Attempting to sync Databricks using ABFS file sync by Year and would like to leverage the Views capability for a single View of each of the years.
We’ve been struggling a bit with Agent performance and the Databricks connector and are thinking this may be a way to solve for that.
We know we can run a Pipeline to Union them all, but that takes an extremely long time with 100M+ rows.
I also tried the Union Files approach in Pipeline Builder…and you guessed it, failed due to Memory Error.
We’re a fairly large retailer, but I think we’re really pushing Foundry a bit given our infrastructure (Databricks with Delta tables). I REALLY wish Databricks could mimic the Delta functionality/JSONs used in Databricks.

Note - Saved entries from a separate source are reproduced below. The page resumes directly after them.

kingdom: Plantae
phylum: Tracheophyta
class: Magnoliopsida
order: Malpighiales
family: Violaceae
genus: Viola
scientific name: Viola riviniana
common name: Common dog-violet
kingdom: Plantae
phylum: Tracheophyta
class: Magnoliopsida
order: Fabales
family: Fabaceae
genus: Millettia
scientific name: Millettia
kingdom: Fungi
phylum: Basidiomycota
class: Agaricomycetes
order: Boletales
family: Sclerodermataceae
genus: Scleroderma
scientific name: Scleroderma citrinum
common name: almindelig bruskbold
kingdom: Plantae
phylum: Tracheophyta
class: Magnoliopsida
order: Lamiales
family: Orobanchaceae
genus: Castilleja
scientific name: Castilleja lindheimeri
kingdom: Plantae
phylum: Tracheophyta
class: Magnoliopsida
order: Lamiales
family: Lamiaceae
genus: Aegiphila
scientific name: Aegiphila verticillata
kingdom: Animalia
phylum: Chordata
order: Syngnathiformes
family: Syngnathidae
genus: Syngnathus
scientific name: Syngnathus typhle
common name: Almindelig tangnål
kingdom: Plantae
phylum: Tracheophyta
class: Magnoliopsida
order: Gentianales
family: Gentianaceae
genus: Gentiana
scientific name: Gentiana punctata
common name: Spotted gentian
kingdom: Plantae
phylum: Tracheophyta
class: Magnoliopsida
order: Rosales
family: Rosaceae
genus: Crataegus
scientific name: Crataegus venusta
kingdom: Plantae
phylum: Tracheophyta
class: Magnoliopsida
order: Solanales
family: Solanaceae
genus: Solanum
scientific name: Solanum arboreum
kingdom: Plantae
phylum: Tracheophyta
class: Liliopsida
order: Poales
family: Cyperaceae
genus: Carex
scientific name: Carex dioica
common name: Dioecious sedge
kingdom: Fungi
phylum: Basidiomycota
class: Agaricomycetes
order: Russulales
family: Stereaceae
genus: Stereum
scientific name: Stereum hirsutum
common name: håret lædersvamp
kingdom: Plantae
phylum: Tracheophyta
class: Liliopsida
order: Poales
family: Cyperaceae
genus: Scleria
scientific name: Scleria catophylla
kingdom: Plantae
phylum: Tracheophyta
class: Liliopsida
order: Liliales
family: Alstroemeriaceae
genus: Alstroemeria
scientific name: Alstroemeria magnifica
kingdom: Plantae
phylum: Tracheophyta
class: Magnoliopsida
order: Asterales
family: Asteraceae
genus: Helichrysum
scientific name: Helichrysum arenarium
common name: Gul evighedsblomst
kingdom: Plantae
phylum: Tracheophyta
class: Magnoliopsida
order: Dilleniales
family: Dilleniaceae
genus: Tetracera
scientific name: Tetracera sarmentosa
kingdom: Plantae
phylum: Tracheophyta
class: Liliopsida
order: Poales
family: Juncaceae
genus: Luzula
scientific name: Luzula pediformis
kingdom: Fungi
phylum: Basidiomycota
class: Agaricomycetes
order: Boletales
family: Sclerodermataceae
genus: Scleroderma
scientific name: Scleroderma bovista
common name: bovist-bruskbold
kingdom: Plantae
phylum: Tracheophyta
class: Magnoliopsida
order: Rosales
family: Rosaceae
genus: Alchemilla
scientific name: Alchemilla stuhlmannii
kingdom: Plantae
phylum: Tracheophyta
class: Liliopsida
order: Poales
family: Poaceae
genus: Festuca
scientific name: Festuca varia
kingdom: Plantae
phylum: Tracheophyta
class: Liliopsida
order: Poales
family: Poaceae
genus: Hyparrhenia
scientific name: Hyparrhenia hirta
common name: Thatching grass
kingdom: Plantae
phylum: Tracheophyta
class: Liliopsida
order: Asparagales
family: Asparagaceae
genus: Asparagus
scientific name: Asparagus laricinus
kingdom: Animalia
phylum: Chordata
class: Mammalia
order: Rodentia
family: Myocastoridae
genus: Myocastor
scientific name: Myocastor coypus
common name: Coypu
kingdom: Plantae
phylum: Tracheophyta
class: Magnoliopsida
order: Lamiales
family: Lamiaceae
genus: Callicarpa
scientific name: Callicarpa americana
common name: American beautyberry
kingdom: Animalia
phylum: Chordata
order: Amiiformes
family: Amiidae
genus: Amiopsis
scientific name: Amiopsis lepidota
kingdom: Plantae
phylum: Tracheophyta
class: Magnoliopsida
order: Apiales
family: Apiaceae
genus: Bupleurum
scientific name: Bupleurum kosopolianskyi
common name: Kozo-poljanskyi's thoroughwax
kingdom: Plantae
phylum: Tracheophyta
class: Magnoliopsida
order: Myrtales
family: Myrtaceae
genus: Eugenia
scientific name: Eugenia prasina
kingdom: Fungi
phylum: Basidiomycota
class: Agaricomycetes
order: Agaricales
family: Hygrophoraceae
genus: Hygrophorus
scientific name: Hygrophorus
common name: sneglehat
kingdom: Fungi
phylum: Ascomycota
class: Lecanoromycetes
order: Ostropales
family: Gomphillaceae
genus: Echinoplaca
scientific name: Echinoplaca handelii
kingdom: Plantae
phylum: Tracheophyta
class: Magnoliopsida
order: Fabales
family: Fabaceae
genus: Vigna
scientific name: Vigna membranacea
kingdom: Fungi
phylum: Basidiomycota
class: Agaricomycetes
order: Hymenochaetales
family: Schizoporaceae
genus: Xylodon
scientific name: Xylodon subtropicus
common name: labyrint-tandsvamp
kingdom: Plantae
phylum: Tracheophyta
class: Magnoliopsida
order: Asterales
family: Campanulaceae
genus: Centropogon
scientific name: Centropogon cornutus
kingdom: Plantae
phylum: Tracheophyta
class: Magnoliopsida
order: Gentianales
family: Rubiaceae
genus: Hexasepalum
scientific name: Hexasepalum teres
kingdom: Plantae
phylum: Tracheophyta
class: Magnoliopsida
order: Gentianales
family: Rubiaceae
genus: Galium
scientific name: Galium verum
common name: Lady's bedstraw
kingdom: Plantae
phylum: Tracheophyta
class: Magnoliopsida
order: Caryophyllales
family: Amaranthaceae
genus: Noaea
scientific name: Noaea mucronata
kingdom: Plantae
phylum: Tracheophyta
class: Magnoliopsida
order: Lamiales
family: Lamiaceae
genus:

Would you be able use “direct connection” rather than “agent-based” connection?
If so, would recommend using the “virtual tables” feature to register your Databricks Delta tables stored in ABFS. This avoids the need to do file-based syncing and unioning. See the documentation here.
Alternatively, if you want to do data ingests (syncs) rather than virtualization, you can reach out your Palantir admin for help enabling “Cloud Fetch” on your Databricks (JDBC) connector. This should help with the performance issues you were experiencing. This approach is supported for both direct connections and agent-based connections.
Note: our product team is exploring enabling Cloud Fetch by default, which would make this easier in future.
+1 for using virtual tables, it’s working extremely well!
1 Like
We have had a lot of success with Virtual Tables, but our scale of data in some of these tables is a challenge even with Virtual.
We’ve reached out re: Cloud Fetch, and still digging into Views (if that’s not deprecated).